WHAT THE EXERCISE ASKS:
Below are the records; copy exactly the stretch from the line containing "chair: present [407,250,575,471]" through the line containing "air purifier: present", both ends included, and nothing else.

*** Opening RECORDS FOR THE TASK ***

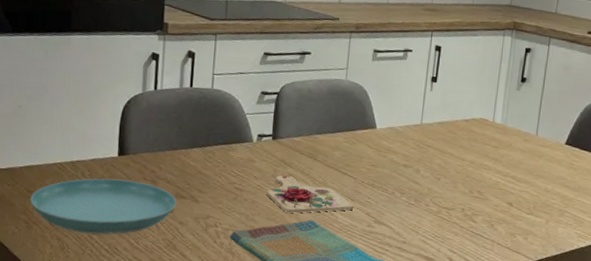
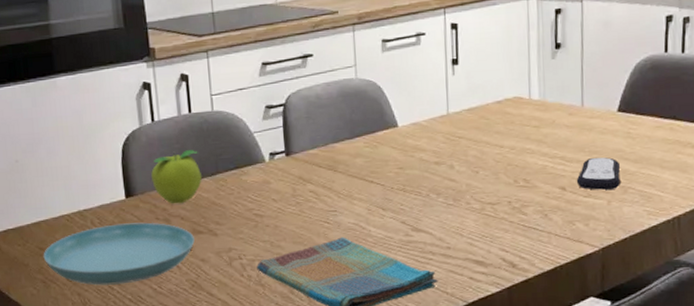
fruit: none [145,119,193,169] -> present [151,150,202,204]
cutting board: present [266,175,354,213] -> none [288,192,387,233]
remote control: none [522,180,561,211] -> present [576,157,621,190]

*** Closing RECORDS FOR THE TASK ***
*** Opening RECORDS FOR THE TASK ***

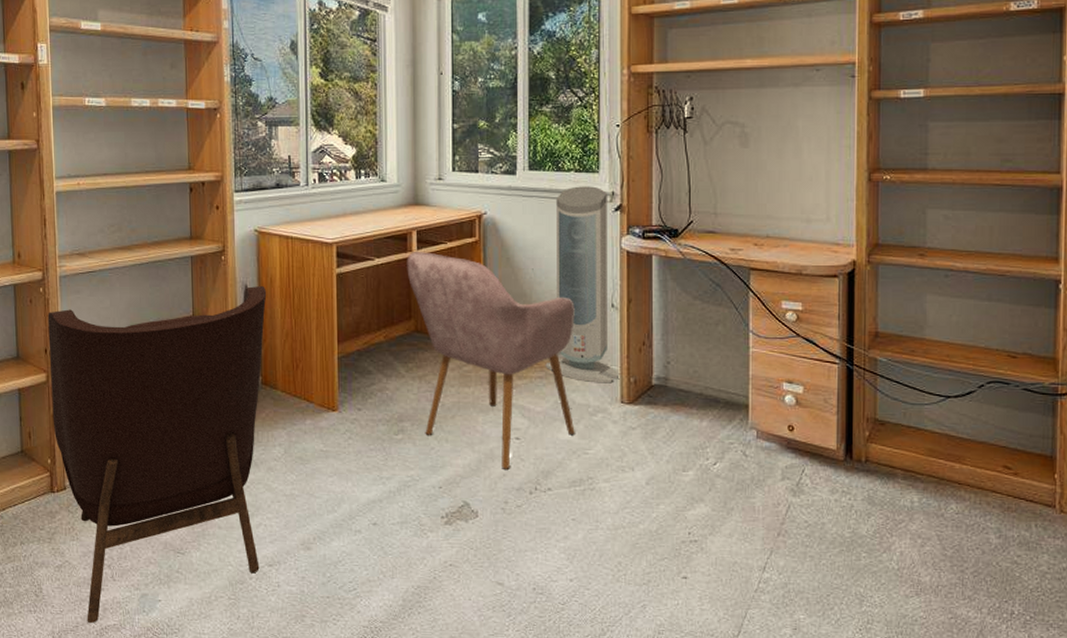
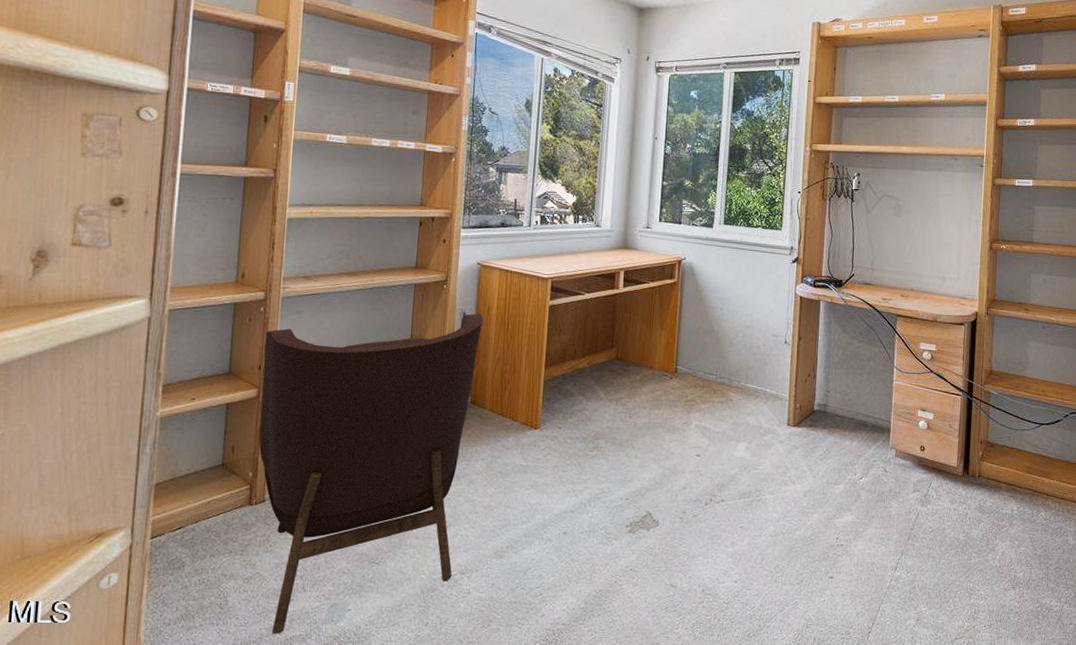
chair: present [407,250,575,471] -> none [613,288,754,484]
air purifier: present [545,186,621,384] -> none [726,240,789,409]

*** Closing RECORDS FOR THE TASK ***

WRITTEN REPLY:
chair: present [407,250,575,471] -> none [613,288,754,484]
air purifier: present [545,186,621,384] -> none [726,240,789,409]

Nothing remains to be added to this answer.